EG Group to sell off 27 forecourts
EG Group is prepared to sell 27 forecourt sites to secure the deal to buy Asda without a full inquiry by the CMA (Competition and Markets Authority).
The CMA has said that the deal raises local competition concerns in relation to the supply of road fuel in 36 areas across the UK. It also warned that unless these concerns were addressed, it would need to carry out an in-depth phase two inquiry.
The decision was released on April 20 and gave the purchasers – Zuber Issa, Mohsin Issa and TDR Capital – ten working days to agree a remedy with the CMA.
EG Group operates 395 petrol stations in the UK. Asda owns 323. The CMA announced “Mr Zuber Issa, Mr Mohsin Issa and TDR Capital LLP jointly offered undertakings to the CMA, which involve divesting 27 EG Group Limited petrol filling stations. The CMA considers that there are reasonable grounds for believing that the undertakings offered jointly by Mr Zuber Issa, Mr Mohsin Issa and TDR Capital LLP, or a modified version of them, might be accepted by the CMA under the Enterprise Act 2002.”
Mohsin and Zuber Issa and TDR Capital jointly offered undertakings to the CMA, which involve divesting 27 EG Group petrol filling stations.
The news comes after the CMA warned last month that the Issa brothers’ £6.8 billion takeover of Asda could lead to higher petrol prices in some areas.
Following the CMA’s announcement, the Issa Brothers and TDR Capital released a statement saying: “Over the course of the past 10 days, we have been working constructively with the CMA to offer remedies to address the CMA’s competition concerns. Today, we are pleased to confirm that the CMA has indicated it has reasonable grounds to believe the proposed remedies are acceptable, enabling us to arrive at a conclusive outcome for the acquisition of Asda in Phase 1.
“As is usual in cases such as these, the CMA now has a period of 40 days to work through the detail of the proposed divestitures and therefore we are restricted in the level of information we are able to provide on specific sites.

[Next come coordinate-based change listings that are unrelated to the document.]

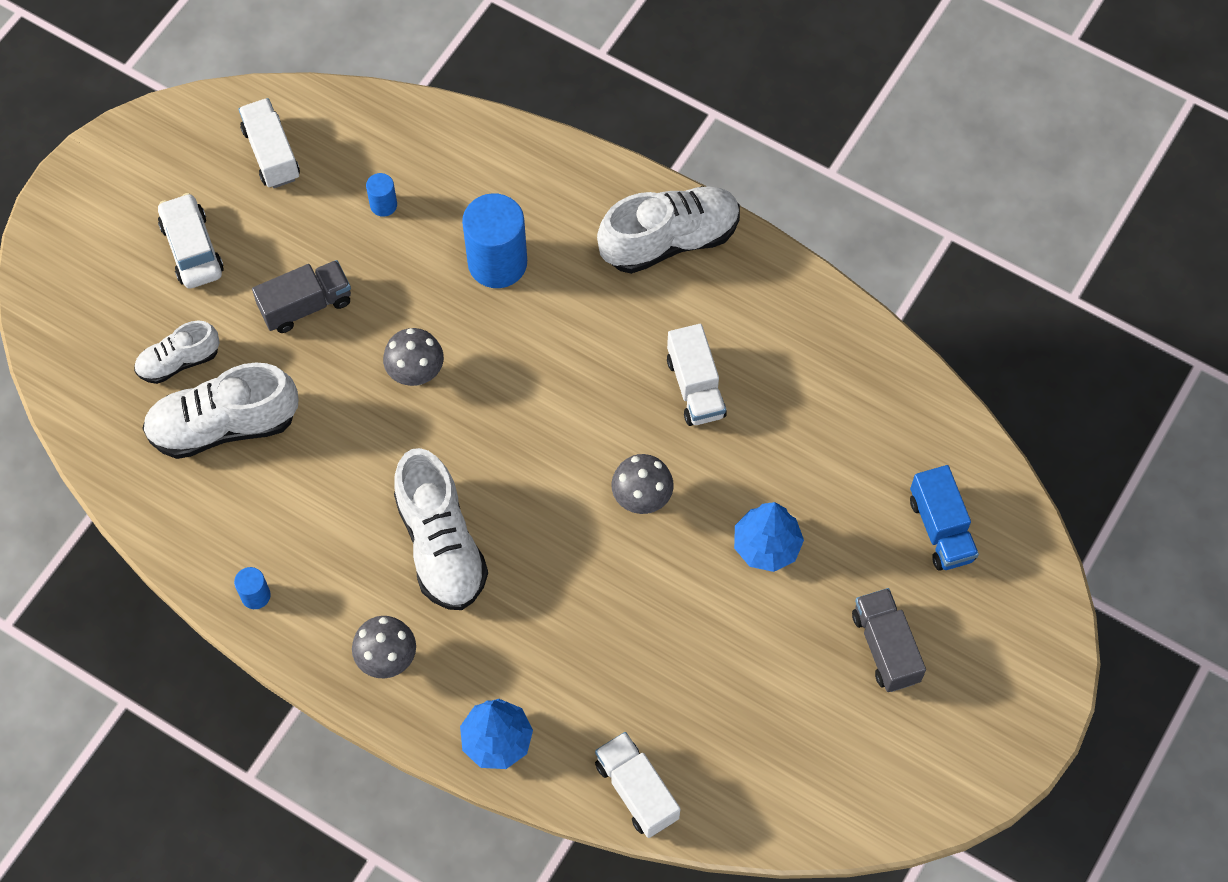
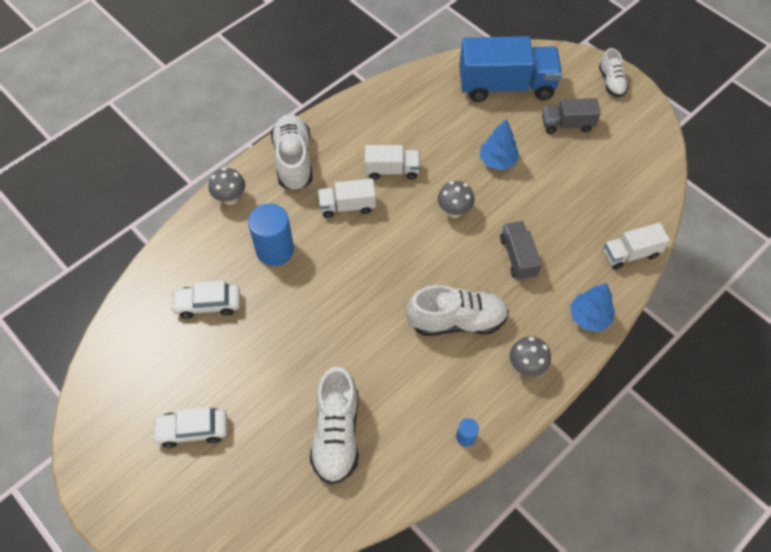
camera: 75 degrees left, 5 degrees down
white shoe [134,320,220,384] -> white shoe moved to [599,48,628,97]
white truck [239,98,300,188] -> white truck moved to [318,179,376,218]
grey truck [252,260,351,333] -> grey truck moved to [500,221,541,280]
blue cylinder [366,173,397,217] -> white car [171,281,240,319]
grey mushroom [383,328,444,386] -> grey mushroom moved to [208,167,245,205]
blue truck [910,465,979,571] -> blue truck [459,36,562,102], size x1.88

“However, we have been comforted by the significant interest we have already received from potential buyers during this process, demonstrating the strong growth potential of our forecourts and the liquidity in the market. Over the coming months, we are confident that we will be able to agree a sale to suitable operators to take over all identified sites, and we will share more information in due course.”